Chronic kidney disease (CKD) has been considered an independent risk factor for post-CT acute kidney injury, though available data remain limited.
Researchers conducted a retrospective study to compare the incidence of acute kidney injury (AKI) after intravenous contrast exposure in individuals with and without CKD.
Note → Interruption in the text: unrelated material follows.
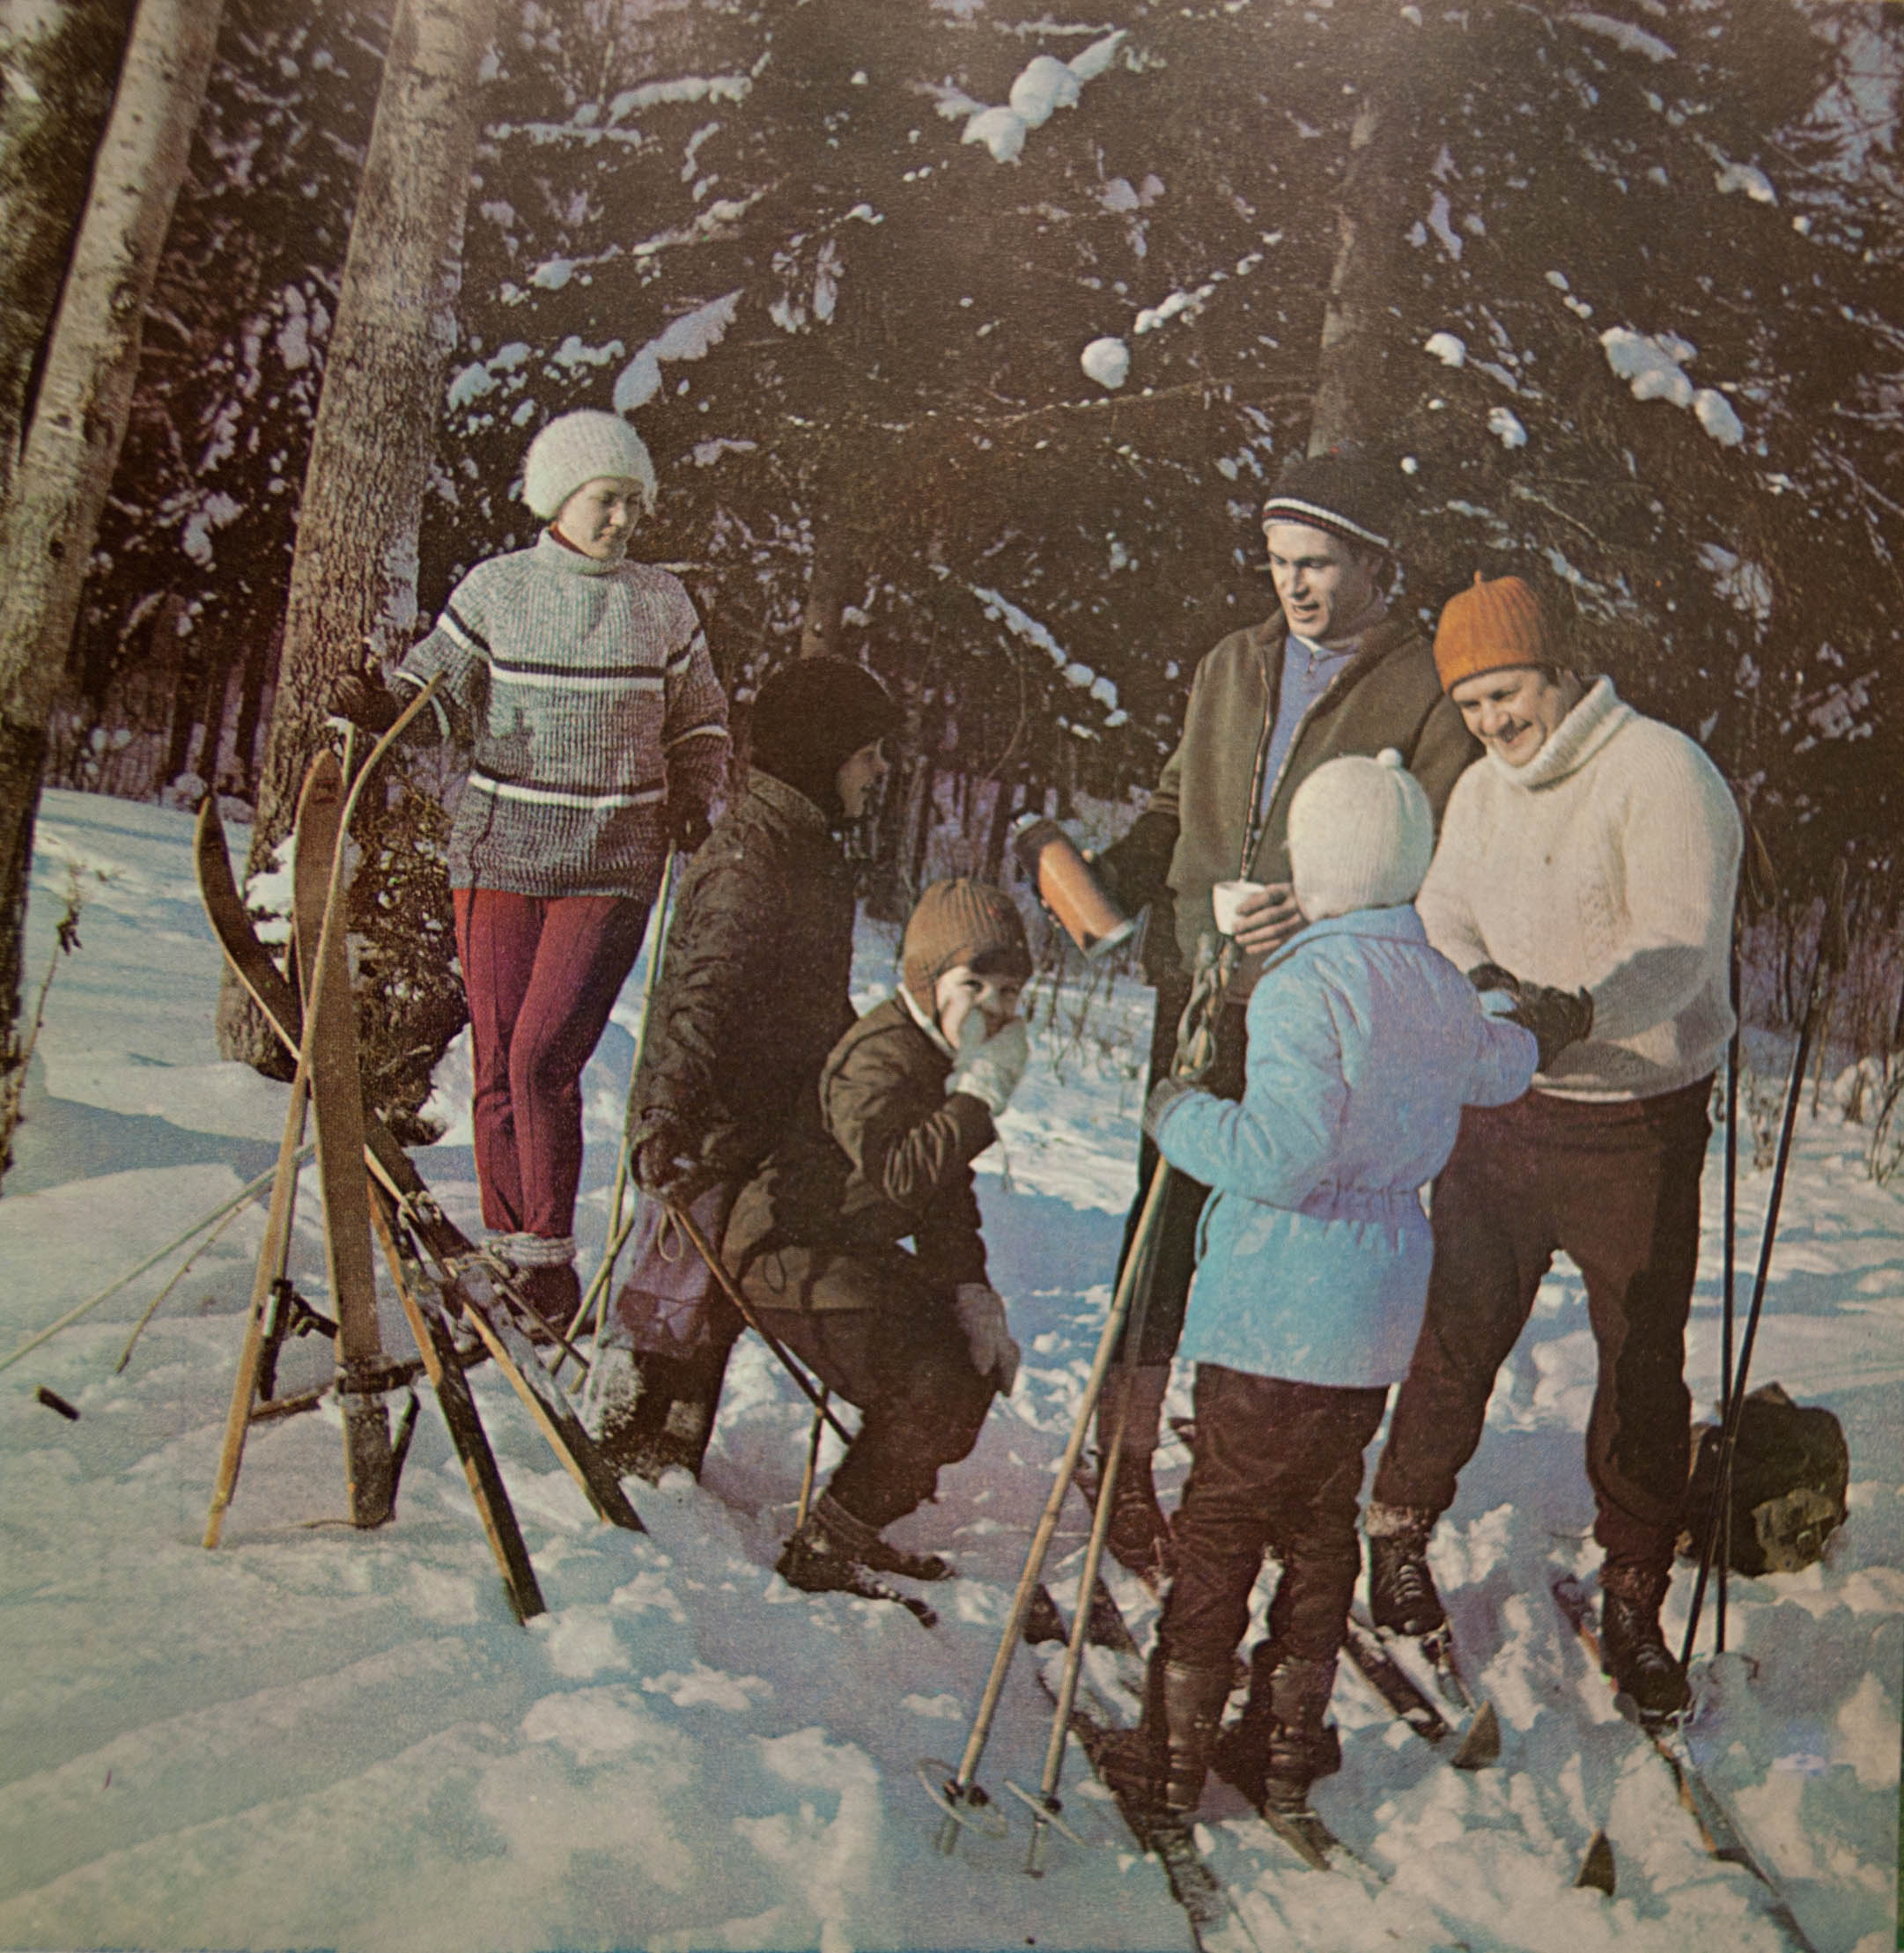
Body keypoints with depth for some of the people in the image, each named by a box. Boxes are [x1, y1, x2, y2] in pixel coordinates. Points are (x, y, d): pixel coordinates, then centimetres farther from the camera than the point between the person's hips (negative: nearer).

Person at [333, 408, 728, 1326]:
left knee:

They assessed individuals who visited the Emergency Department and underwent stroke protocol activation, which included an immediate computed tomography (CT) angiogram. Participants were categorized into 3 groups: “normal to mild” (glomerular filtration rate [GFR] > 60 mL/min/1.73 m2), CKD stage III (GFR 30–60 mL/min/1.73 m2), and CKD stage IV (GFR < 30 mL/min/1.73 m2). The primary outcome measured was the occurrence of AKI. Individuals receiving dialysis were excluded from the study.
The results showed that among 794 individuals, 452 (56.9%) were categorized as “normal to mild” (GFR > 60 mL/min/1.73 m2), 280 (35.3%) as CKD stage III (GFR 30–60 mL/min/1.73 m2), and 62 (7.8%) as CKD stage IV (GFR < 30 mL/min/1.73 m2), AKI occurred in 2.4% of those with normal GFR, 1.4% with CKD III, and 8.1% with CKD IV, with an overall incidence of 2.5%. Compared to the “normal” group, CKD III had an odds ratio (OR) of 0.58 (95% confidence interval [CI] 0.16–1.72), while CKD IV had an OR of 3.52 (95% CI 1.07–10.05). All individuals with CKD IV who developed AKI showed creatinine improvement before discharge, and none required renal replacement therapy.
Investigators concluded that the risk of post-CT AKI in patients with CKD III was comparable to those with normal renal function and that patients with CKD IV experienced a lower, transient risk than previously believed, without requiring renal replacement therapy.